On May 31, 2006, at 5:21 PM, Bachman Kharazmi wrote:
I've a problem when I do "ifconfig carp1 down" on the MASTER host to test if BACKUP takes over the traffic..
You're not alone. I have a pair of boxes running 3.8/pf/carp/etc.. I upgraded them to 3.9 and during the upgrade discovered that if I do 'ifconfig carp0|1 down' that fail over does not happen properly. : ( If I do 'ifconfig rl0 down' (rl0 being the physical interface for carp0) that things then do fail over as expected. I thought maybe this was an issue with 3.9 so I did a fresh install of 3.8 on both and still the problem persists. I have not bothered with the upgrade to 3.9 again, no time just yet.

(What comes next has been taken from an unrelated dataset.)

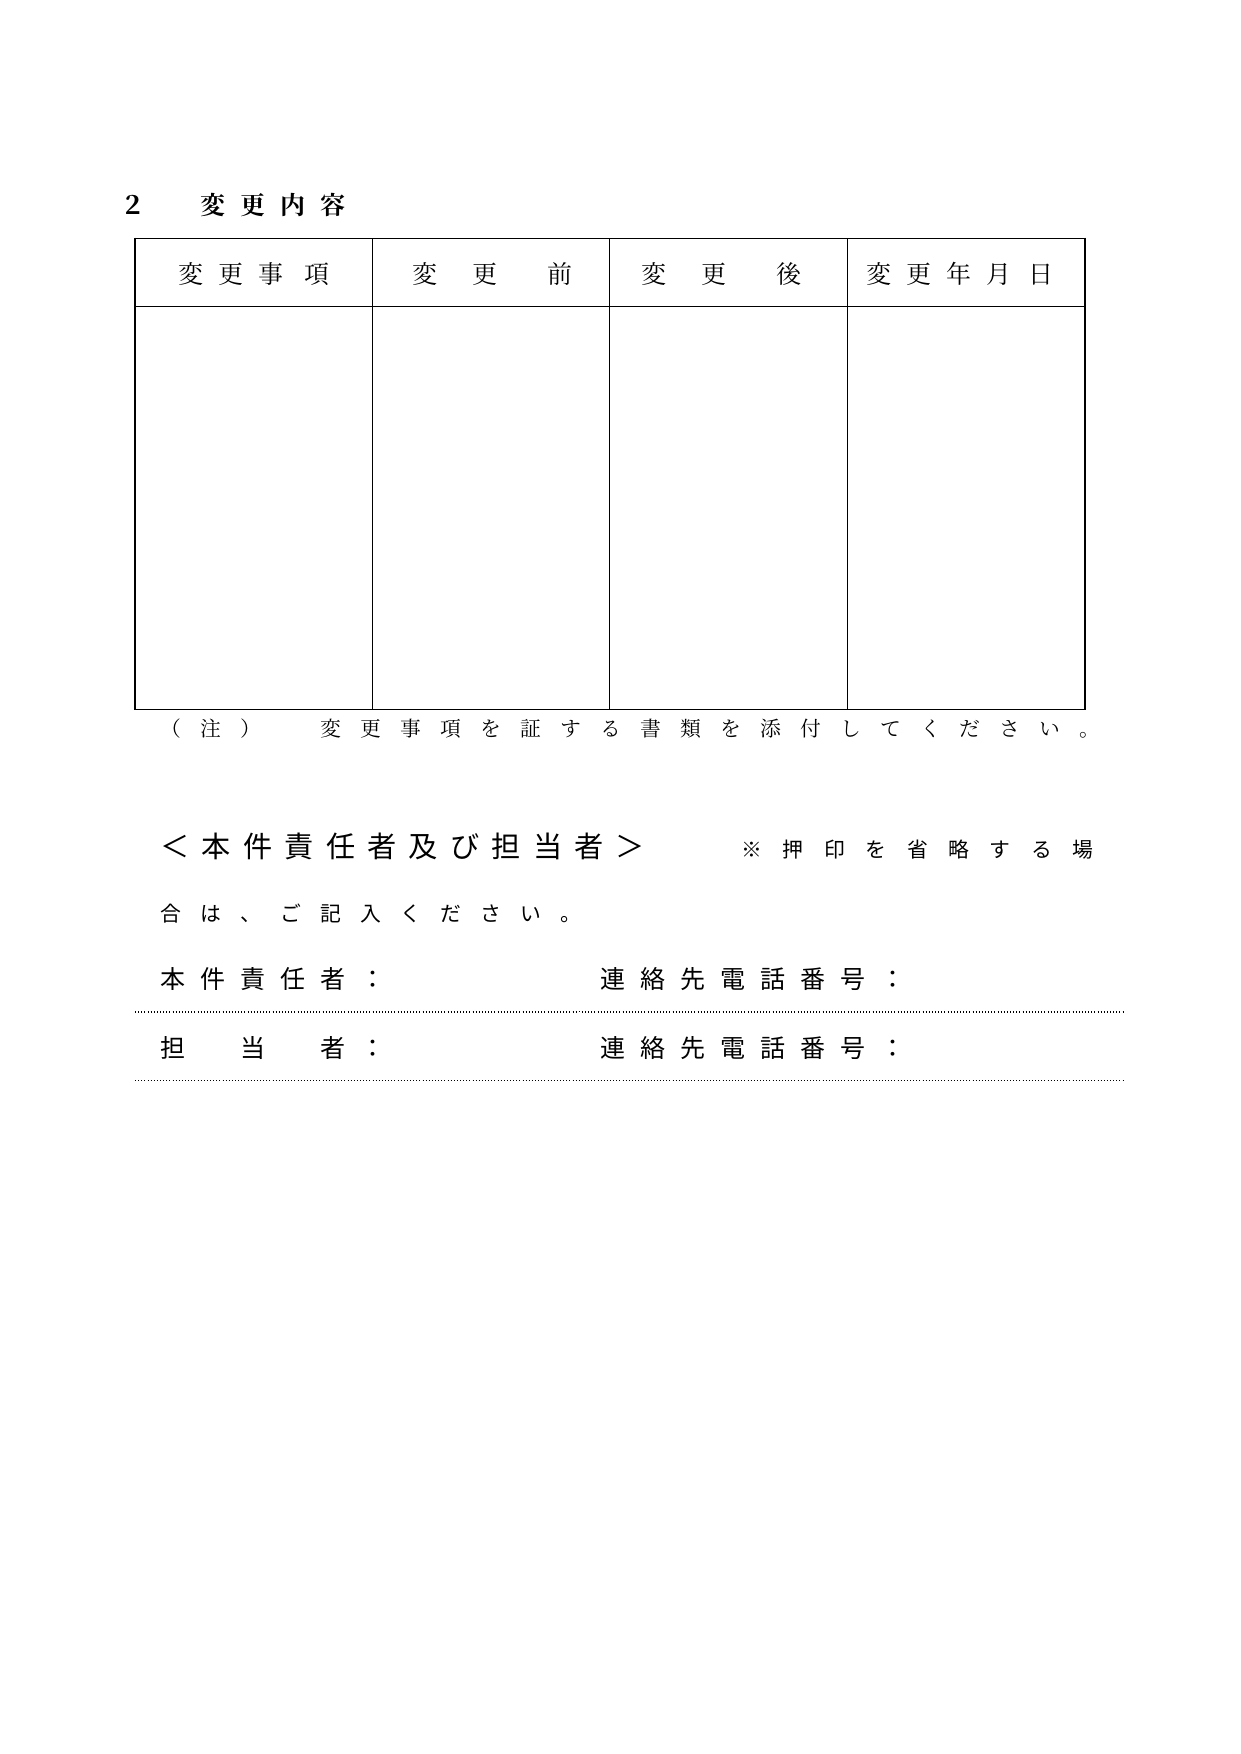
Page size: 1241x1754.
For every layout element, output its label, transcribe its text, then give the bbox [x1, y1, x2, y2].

I know that 3.8 & 3.9 boxes can't keep sync together. I'm seeing the problem when both boxes are at the same version, either 3.8 or 3.9. I know it worked at one point back in my lab but that was 3.7.
When I do fail rl0, state is preserved for connections. I have a VOIP line and had a connection between that and my cell phone going when I failed rl0. The telephone call stayed live. This is all from memory but I recall that when I did fail carp0 connections stopped. I think it was a case of the master node still had carp1 as master, yet the second node had carp0 as master or something like that where each thought it had half and thus no connections would work.
I'm at a loss as to why this might be happening. Annoying issue too. If I wanted to take a host out of the pool of firewalls then I'd take down the carp interface, leaving the physical interfaces up, so access to the box would still work. Now I can't do that. :(
-Chad